[Start of Attachment]

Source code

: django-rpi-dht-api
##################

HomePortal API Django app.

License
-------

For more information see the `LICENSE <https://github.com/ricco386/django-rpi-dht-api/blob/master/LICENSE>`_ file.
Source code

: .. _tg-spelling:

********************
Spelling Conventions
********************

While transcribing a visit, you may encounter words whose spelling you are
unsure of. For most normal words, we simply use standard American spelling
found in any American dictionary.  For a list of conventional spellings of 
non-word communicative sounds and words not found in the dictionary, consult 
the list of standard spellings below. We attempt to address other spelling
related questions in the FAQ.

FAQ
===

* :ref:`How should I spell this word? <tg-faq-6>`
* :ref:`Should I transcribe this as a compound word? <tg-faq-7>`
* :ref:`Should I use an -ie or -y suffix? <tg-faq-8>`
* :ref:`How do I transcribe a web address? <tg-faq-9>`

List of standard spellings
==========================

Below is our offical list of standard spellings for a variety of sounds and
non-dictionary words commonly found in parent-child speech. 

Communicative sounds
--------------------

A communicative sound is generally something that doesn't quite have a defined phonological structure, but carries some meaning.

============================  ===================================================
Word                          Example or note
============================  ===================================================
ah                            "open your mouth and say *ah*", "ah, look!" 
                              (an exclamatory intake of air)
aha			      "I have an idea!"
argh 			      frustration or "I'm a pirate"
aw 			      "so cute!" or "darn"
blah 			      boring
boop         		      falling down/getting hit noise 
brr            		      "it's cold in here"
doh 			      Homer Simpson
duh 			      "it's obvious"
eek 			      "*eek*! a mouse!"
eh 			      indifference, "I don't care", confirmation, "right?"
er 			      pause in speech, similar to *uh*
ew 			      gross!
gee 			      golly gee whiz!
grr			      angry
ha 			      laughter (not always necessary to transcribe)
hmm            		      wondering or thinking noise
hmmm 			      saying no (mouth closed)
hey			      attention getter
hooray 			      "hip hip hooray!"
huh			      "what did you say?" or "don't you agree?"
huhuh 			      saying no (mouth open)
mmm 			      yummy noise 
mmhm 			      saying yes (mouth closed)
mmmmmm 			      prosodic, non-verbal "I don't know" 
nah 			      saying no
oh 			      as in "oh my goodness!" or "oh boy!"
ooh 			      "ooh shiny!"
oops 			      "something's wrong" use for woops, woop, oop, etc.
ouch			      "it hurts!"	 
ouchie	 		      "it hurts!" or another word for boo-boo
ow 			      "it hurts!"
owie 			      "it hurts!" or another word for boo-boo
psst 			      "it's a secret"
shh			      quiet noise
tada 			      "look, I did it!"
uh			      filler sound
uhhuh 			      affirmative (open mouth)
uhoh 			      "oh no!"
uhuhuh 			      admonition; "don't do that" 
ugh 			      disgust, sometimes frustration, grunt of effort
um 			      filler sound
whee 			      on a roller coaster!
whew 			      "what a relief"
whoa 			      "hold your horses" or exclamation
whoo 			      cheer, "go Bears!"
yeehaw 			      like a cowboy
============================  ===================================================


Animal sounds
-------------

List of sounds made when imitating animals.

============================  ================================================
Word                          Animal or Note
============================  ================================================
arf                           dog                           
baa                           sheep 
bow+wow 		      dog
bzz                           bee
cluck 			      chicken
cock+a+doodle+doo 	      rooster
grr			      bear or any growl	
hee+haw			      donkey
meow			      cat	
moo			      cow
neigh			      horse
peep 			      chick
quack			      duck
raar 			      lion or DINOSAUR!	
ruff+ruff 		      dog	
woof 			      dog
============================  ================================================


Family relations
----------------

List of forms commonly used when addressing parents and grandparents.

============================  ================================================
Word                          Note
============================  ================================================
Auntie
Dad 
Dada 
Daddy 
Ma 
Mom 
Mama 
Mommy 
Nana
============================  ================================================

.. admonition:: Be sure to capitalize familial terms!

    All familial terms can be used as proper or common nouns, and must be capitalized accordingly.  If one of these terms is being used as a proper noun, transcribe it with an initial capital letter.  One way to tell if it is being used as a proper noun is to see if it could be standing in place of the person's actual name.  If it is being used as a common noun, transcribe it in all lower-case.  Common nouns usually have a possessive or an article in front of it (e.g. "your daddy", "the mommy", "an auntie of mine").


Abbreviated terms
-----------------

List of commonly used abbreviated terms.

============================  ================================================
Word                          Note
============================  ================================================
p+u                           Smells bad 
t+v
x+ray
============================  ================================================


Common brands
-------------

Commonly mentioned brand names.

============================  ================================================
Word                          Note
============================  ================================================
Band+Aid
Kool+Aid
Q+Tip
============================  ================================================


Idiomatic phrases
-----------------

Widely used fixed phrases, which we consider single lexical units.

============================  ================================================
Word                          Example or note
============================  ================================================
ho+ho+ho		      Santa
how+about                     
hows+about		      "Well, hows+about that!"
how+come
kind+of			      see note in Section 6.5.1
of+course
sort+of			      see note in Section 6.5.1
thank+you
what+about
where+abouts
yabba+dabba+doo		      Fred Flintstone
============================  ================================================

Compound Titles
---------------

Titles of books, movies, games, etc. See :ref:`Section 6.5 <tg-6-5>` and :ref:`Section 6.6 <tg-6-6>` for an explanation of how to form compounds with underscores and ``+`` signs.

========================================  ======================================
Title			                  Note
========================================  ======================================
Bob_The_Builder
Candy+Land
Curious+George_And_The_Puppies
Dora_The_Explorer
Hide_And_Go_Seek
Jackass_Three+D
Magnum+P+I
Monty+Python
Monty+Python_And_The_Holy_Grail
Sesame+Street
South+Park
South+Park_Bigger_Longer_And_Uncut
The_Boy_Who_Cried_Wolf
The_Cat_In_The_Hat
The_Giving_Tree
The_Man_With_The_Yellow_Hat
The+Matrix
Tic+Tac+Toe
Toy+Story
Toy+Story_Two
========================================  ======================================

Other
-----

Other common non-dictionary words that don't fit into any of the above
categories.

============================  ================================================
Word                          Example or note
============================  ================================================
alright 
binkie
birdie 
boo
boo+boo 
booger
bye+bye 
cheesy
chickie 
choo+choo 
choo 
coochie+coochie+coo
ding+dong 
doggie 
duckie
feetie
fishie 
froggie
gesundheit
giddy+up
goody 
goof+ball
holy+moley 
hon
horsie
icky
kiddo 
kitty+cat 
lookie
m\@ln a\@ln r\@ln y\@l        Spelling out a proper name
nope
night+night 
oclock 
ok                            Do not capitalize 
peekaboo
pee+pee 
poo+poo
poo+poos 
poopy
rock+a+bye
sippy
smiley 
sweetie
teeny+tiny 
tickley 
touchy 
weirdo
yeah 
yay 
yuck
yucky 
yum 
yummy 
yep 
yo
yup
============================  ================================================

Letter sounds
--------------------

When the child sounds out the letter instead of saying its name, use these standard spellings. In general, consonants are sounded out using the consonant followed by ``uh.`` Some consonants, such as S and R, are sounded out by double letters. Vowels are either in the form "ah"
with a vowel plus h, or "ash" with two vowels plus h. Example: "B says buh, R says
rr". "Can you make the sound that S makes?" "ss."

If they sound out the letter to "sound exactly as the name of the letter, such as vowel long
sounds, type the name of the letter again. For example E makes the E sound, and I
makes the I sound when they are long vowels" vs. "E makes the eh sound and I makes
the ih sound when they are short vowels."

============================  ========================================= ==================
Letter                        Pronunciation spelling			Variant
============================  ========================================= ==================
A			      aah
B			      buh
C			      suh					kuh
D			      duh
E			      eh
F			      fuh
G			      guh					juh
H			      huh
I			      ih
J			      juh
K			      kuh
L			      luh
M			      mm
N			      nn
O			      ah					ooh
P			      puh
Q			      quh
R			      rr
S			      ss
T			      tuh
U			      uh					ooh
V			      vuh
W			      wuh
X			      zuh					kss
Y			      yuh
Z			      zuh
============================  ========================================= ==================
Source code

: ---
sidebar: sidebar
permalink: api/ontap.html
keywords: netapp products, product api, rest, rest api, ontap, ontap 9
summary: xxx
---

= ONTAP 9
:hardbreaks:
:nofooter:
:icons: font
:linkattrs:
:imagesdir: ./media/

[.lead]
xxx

[End of Attachment]
[Start of Attachment]

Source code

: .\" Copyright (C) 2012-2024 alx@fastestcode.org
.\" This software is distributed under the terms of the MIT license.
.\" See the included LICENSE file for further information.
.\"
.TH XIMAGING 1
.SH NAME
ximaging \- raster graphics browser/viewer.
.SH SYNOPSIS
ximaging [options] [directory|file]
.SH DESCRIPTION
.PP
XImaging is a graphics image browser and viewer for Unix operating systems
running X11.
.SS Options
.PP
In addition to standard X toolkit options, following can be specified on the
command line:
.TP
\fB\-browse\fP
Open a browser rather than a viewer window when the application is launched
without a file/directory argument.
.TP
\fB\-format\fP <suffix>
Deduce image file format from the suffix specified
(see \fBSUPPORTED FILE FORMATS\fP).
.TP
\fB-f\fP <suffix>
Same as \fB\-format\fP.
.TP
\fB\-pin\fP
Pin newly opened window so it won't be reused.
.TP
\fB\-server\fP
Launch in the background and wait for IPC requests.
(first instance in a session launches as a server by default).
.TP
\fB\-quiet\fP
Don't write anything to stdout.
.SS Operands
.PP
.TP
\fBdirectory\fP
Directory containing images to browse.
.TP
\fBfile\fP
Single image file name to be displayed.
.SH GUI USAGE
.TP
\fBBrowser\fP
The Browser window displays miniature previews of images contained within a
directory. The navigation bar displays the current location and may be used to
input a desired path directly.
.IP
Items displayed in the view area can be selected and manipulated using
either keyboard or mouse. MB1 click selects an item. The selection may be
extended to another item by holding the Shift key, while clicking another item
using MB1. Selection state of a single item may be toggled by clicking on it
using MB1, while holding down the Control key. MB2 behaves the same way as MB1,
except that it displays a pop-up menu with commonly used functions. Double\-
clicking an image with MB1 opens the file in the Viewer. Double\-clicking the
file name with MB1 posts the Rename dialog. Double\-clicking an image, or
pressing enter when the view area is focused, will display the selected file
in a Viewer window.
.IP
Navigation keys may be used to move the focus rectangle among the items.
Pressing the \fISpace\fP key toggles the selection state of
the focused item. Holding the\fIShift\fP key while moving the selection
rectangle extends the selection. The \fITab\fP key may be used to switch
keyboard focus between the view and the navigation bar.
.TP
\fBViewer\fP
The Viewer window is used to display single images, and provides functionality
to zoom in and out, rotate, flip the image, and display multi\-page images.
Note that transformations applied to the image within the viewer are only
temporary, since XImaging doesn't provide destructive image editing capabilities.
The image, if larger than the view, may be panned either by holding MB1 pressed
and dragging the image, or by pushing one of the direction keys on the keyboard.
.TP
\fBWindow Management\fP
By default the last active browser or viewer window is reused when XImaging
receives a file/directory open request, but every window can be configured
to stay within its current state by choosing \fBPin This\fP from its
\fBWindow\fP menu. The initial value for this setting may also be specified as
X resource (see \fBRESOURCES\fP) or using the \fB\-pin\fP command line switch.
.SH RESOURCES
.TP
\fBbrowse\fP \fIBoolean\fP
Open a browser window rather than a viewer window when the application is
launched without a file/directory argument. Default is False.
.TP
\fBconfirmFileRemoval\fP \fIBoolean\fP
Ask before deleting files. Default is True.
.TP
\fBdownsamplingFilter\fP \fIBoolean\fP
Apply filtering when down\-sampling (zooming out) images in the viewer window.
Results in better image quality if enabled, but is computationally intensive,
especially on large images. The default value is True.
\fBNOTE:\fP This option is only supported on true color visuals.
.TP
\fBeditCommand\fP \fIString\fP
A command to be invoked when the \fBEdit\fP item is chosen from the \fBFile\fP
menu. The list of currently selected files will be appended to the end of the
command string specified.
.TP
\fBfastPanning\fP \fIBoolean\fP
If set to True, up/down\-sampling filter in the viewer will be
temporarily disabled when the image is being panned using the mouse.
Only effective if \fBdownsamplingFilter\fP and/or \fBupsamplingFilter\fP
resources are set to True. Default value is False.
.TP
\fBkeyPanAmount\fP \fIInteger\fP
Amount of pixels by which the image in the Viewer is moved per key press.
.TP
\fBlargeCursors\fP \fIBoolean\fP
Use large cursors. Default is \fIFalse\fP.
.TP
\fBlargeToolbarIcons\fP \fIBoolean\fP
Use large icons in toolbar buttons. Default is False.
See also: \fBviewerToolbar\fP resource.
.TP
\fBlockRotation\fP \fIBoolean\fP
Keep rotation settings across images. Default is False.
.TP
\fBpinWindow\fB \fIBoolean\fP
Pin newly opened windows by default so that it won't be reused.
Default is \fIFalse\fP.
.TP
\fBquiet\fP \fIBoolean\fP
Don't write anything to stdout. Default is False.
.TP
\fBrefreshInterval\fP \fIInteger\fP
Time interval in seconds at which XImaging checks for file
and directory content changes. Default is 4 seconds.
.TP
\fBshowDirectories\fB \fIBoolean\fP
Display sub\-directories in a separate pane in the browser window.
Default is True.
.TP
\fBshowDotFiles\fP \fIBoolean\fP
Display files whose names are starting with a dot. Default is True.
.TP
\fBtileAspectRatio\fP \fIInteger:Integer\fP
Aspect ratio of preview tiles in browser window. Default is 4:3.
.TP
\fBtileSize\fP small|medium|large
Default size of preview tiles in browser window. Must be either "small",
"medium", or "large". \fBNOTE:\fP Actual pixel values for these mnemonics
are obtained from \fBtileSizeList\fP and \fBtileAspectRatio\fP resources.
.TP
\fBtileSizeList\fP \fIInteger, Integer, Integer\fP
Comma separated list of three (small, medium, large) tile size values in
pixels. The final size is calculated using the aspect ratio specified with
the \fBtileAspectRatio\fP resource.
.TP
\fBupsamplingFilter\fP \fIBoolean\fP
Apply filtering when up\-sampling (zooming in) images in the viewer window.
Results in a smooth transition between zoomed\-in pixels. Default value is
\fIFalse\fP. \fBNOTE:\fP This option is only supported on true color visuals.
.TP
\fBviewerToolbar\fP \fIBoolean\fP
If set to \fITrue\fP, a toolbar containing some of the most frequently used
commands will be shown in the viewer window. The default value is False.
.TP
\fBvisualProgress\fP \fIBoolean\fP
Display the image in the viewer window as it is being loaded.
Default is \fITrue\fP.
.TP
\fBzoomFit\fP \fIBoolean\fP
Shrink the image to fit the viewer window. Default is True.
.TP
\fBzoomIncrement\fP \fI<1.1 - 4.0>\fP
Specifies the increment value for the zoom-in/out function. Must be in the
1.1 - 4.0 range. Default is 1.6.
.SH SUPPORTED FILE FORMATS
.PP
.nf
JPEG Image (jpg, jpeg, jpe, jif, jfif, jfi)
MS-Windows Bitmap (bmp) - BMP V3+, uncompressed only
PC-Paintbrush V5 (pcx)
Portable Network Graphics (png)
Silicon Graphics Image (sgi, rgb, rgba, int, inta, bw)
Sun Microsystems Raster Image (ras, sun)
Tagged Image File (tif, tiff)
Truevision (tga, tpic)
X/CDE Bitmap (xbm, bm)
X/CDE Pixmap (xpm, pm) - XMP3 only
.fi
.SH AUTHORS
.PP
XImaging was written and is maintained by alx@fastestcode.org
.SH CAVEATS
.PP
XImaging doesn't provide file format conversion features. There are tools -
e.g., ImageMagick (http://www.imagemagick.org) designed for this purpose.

[End of Attachment]

Problem requirements: Could you copy out every line in the listing where the word "newly" appears?

Response to the exercise:
Pin newly opened window so it won't be reused.
Pin newly opened windows by default so that it won't be reused.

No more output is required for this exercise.